Modification in light absorption cross section of laboratory-generated black carbon-brown carbon particles upon surface reaction and hydration

• Surface reactions and hydration of BC-BrC particles have been simulated.
• Neutralization between base gases and condensed sulfuric acid restructured BC-BrC.
• Restructuring of BC-BrC particles caused reduction in light absorption at low RH.
• Hydrophilic inorganic coating led to hygroscopic growth of internally mixed BC-BrC.
• Hygroscopic growth of processed BC-BrC particles enhanced light absorption at high RH.

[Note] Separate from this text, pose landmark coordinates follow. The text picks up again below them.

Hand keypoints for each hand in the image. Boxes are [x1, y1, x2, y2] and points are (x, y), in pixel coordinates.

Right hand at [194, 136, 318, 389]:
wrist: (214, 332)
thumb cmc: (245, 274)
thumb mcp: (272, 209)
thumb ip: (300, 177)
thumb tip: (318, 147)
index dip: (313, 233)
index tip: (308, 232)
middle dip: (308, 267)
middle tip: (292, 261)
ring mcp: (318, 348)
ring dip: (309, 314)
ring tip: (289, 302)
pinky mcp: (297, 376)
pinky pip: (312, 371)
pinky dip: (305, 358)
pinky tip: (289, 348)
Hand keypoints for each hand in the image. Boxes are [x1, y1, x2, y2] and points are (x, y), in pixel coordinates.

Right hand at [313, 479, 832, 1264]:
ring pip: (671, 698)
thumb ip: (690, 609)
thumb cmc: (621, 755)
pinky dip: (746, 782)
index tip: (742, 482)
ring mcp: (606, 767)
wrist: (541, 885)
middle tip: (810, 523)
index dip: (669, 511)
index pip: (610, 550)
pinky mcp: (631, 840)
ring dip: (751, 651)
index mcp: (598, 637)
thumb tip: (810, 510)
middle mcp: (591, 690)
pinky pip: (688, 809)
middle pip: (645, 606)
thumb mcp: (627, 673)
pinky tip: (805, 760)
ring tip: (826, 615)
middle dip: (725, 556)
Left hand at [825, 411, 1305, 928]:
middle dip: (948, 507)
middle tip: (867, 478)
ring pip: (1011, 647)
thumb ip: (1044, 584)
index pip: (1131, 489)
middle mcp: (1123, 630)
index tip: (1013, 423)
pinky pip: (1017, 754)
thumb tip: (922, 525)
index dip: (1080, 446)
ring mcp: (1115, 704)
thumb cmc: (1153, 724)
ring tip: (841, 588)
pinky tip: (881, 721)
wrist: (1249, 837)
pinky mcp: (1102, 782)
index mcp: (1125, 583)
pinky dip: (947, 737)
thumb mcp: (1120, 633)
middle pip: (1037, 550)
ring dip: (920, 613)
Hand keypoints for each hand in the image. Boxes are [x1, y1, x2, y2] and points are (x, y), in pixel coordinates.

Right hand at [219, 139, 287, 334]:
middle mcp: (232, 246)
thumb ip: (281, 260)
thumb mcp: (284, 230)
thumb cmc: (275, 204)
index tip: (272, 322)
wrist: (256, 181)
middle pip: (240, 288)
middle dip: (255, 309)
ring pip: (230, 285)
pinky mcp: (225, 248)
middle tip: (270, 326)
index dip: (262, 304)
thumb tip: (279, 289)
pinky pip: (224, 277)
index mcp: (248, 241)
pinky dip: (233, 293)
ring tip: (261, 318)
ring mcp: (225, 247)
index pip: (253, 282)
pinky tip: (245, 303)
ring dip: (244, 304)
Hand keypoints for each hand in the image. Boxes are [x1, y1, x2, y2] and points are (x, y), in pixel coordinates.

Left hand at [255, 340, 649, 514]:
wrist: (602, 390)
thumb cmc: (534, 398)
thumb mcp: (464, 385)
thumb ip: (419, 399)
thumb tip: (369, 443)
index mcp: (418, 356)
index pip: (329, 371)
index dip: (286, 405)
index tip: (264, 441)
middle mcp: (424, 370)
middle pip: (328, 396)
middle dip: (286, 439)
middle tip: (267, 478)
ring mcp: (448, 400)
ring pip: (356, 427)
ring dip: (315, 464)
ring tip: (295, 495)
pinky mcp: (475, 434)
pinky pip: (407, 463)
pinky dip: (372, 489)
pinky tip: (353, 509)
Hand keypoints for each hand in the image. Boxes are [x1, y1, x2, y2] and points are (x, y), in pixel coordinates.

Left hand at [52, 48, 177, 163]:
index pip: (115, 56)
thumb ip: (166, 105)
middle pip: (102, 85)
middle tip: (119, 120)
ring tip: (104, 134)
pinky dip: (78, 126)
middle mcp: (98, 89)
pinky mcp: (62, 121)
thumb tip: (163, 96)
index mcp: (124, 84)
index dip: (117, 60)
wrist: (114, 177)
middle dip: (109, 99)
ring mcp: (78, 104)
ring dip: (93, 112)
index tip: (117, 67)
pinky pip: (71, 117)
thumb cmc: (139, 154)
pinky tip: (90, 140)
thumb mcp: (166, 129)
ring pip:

Recent reports indicate that the absorption enhancement of black carbon (BC) and brown carbon (BrC) particles is determined by the evolution of morphology and mixing state during the atmospheric processing. In this study, laboratory-generated BC-BrC mixture particles (BC-BrC) were exposed to sulfuric acid, ammonia/triethylamine, and water vapor sequentially to investigate the alteration in light absorption, morphology and mixing state during simulated atmospheric processing. Condensation of sulfuric acid and exposure to ammonia or triethylamine at 5% relative humidity decreased light absorption cross section of BC-BrC by 13%–26%, but subsequent hydration at 85% relative humidity led to an increase by 5%–20%. Our results show that surface reactions and hydration can significantly alter the light absorption cross section of BC-BrC. Our observation suggests that the restructuring of BC-BrC induced by neutralization reactions on the BC-BrC surface was responsible for the reduction in light absorption cross section at low relative humidity. On the other hand, the formation of an aqueous coating through water uptake by the hydrophilic inorganic coating at high relative humidity caused an absorption enhancement.